Dumarest looked down at his hand where it was clenched around the glass. "Earth is no legend," he said flatly. "The planet is real and, one day, I shall find it."

"A legend." Meoud poured them both more wine. "Is that what brought you to Scar?"

"I was on Crane," said Dumarest. "Before that on Zagazin, on Toom, on Hope,"-he looked at his ring- "on Solis and before that…" He shrugged. "Does it matter? The ship which carried me here was the first to leave when I sought passage on Crane."

Meoud frowned. "And you took it? Just like that?"

"Why not? It was heading in the right direction, out, away from the center. The stars are thin as seen from Earth."

"As they are from many lonely worlds," pointed out the factor.

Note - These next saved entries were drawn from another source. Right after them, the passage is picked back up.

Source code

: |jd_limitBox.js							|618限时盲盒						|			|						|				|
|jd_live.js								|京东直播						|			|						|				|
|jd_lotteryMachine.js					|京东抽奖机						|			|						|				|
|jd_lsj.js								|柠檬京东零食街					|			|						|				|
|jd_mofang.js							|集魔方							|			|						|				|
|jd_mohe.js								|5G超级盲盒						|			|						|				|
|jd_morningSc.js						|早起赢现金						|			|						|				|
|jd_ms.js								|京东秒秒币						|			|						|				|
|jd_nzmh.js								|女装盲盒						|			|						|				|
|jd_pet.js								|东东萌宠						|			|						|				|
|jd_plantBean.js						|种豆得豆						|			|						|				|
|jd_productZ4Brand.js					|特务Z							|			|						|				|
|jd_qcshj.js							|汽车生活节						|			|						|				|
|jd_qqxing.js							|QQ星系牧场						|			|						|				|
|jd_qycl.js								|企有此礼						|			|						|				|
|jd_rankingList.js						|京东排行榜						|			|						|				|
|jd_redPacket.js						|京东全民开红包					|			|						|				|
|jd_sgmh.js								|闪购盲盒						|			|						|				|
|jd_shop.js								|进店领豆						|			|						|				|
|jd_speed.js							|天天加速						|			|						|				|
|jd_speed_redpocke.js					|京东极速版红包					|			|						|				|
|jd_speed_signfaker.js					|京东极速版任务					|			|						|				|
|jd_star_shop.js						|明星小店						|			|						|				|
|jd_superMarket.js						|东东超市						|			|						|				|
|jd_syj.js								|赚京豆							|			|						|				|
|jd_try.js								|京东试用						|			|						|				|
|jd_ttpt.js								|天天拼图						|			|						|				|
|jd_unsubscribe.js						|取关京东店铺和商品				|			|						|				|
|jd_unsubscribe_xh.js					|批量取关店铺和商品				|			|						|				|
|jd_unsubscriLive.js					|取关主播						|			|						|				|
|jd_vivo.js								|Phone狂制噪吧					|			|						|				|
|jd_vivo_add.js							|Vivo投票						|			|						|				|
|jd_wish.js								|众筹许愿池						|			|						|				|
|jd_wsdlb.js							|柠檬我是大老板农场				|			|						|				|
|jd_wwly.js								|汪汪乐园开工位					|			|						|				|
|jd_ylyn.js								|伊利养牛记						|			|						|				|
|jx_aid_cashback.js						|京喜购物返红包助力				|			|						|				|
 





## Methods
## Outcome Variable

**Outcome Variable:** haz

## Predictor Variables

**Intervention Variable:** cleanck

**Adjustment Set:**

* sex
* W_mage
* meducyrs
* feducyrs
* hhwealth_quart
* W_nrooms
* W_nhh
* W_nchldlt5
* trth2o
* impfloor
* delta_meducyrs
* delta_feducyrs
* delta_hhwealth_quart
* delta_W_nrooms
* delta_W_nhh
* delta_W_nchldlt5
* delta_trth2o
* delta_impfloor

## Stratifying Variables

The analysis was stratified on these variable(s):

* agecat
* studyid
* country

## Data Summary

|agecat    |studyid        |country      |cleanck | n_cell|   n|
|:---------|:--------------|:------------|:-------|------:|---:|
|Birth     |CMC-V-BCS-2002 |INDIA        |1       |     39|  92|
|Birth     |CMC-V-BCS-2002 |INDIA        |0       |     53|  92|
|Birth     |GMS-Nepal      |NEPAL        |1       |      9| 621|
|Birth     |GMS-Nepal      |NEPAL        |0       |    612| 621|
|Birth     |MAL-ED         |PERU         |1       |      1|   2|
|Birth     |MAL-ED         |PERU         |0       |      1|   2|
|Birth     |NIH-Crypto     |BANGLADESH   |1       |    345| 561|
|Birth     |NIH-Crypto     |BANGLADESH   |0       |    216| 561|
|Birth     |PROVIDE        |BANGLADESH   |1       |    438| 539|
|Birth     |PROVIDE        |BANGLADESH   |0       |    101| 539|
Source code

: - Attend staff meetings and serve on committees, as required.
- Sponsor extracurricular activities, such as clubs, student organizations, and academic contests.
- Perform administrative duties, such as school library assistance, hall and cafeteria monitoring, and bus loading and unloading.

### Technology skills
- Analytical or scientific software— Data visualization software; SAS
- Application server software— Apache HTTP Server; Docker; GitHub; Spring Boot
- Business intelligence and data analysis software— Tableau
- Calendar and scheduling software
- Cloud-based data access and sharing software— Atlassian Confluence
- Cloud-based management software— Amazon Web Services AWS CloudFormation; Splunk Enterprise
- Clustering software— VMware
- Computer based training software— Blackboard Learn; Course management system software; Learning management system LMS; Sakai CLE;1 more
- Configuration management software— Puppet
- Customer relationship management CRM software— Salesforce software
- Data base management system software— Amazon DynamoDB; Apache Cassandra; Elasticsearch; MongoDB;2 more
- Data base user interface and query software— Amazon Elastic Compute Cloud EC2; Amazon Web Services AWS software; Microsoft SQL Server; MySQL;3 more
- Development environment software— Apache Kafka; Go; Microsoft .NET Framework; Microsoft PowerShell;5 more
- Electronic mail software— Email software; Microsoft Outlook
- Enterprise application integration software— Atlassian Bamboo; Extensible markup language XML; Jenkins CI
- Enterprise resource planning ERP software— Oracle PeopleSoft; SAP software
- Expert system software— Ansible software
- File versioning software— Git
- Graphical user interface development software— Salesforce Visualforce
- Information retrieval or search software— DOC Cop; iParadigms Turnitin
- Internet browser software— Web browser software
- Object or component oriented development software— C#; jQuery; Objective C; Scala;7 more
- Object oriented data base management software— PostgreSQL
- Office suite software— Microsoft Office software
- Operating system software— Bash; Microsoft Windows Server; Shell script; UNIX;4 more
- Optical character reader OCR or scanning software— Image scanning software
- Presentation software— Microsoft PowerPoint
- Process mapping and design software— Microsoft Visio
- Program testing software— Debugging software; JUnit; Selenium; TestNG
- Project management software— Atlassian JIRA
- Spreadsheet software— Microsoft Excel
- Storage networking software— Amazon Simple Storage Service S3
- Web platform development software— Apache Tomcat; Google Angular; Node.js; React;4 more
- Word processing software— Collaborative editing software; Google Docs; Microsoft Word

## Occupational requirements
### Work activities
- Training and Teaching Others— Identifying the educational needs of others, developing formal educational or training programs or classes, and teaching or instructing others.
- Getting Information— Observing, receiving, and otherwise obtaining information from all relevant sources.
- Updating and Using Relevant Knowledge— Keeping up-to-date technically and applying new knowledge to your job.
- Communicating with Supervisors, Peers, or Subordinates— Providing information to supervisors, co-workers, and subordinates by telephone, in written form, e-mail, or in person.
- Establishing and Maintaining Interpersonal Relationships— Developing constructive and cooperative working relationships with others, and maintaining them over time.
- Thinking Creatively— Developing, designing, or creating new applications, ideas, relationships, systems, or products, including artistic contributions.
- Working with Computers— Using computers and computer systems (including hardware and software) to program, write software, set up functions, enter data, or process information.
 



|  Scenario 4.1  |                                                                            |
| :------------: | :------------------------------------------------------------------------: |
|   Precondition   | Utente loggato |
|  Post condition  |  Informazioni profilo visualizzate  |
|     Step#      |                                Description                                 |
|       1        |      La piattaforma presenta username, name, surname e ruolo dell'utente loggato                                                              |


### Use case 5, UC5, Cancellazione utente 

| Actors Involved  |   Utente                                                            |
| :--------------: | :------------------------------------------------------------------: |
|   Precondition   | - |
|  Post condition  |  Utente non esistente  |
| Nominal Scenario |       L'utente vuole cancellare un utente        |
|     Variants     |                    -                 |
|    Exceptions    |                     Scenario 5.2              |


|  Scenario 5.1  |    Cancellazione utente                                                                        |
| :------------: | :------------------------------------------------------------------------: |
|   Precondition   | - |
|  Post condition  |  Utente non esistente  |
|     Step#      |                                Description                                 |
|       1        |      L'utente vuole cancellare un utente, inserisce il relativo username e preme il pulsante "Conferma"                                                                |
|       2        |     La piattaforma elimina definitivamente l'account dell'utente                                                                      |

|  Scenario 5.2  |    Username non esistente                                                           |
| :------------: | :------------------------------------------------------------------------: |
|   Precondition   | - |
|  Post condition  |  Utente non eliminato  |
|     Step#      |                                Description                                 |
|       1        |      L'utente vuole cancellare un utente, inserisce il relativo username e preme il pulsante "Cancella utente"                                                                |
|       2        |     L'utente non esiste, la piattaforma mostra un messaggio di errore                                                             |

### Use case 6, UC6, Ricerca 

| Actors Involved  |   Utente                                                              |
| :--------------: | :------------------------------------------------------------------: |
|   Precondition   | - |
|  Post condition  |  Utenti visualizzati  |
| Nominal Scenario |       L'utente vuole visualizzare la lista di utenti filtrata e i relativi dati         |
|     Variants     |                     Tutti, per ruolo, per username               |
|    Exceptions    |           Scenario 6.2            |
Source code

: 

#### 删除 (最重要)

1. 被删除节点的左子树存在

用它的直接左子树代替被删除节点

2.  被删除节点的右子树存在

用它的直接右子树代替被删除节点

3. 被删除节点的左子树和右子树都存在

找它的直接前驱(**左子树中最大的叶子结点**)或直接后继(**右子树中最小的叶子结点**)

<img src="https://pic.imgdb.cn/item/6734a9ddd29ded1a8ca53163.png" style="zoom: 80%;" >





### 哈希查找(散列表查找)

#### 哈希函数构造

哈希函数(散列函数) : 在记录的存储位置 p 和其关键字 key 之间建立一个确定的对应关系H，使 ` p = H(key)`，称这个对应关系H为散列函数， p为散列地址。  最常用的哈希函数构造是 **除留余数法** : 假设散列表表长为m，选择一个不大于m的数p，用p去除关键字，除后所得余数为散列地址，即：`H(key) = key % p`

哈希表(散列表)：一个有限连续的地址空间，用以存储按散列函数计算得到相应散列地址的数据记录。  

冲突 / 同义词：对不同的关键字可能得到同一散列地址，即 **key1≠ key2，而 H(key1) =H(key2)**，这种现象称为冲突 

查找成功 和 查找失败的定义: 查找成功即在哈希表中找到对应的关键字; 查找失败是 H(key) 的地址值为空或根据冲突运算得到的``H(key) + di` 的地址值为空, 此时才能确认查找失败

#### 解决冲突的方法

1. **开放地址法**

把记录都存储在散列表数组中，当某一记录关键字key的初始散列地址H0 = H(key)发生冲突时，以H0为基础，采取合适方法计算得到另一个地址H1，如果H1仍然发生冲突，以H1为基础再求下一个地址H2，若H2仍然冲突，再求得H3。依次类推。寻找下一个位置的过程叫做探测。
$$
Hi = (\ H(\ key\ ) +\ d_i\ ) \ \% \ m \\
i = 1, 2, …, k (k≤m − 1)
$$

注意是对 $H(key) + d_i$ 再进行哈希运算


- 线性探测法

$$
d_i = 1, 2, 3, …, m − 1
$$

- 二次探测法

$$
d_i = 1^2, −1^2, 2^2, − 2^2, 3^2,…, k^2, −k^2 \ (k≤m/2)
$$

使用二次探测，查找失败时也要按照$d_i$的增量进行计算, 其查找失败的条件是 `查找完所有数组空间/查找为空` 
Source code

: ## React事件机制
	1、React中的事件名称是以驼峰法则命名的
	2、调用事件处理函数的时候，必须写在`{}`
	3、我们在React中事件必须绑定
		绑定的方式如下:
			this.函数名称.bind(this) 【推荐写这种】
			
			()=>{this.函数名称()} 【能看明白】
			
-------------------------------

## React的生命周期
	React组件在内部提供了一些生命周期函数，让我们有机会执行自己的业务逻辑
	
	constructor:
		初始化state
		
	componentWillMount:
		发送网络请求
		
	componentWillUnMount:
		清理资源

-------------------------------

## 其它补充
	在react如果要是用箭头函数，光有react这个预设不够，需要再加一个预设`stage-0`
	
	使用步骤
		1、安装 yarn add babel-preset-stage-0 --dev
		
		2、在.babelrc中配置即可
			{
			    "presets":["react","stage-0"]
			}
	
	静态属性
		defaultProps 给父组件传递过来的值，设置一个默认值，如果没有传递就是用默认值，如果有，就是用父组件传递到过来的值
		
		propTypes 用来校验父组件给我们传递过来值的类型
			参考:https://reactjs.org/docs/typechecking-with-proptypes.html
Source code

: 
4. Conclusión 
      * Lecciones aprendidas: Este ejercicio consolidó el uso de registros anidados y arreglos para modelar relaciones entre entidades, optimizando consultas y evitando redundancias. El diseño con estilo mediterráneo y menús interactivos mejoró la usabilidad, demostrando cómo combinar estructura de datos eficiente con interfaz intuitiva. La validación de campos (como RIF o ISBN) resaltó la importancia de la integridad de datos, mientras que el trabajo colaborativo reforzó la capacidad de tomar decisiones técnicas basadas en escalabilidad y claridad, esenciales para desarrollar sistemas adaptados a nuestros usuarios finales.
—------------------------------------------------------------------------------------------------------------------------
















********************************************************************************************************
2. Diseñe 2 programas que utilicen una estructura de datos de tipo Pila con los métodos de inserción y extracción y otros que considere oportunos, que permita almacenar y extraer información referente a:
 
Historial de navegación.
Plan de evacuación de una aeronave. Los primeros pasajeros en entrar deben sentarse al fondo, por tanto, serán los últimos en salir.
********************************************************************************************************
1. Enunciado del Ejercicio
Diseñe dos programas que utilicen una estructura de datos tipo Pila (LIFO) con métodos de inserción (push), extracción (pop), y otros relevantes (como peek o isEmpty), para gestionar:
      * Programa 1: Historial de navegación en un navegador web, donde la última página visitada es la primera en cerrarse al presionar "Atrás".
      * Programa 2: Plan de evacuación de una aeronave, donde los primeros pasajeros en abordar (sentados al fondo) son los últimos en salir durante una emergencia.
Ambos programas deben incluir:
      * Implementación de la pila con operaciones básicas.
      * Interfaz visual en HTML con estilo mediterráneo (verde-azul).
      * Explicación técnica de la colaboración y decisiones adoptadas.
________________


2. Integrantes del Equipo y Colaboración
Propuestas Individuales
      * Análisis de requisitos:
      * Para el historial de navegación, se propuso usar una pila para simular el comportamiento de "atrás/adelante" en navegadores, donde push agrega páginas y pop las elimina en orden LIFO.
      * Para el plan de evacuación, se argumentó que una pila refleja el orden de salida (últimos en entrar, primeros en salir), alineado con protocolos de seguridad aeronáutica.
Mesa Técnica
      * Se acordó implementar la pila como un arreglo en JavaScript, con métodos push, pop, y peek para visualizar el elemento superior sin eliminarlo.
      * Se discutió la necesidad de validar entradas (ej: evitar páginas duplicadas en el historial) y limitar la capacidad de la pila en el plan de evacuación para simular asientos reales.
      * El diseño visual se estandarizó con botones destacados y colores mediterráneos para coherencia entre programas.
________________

"True," admitted Dumarest. "But it was a world with a blue sky by day and a silver moon by night; the stars made patterns which wheeled across the sky. I shall recognize them when I see them again. In the meantime, if you should hear anyone speak of Earth, you will let me know?"

Meoud nodded, staring into his glass. I should tell him, he thought, convince him that he is chasing an illusion, a dream world fabricated when he was a child as a region in which to escape harsh reality. But who am I to rob a man of his dream, his dream and his reason for existence?

He lifted his glass and drank, knowing that some things are best left unsaid.

Dumarest left the factor to the consolation of his wine. The buildings of the station were dreary with winter inactivity, the residents those who had to stay from reasons of investment or duty. Others, whom the vagaries of space travel had brought early to the planet, rested in deep sleep until the summer. Still more huddled miserably in their damp quarters in Lowtown: the travelers whom chance had stranded on a non-productive world, the desperate who lacked the cost of a low passage to some other planet.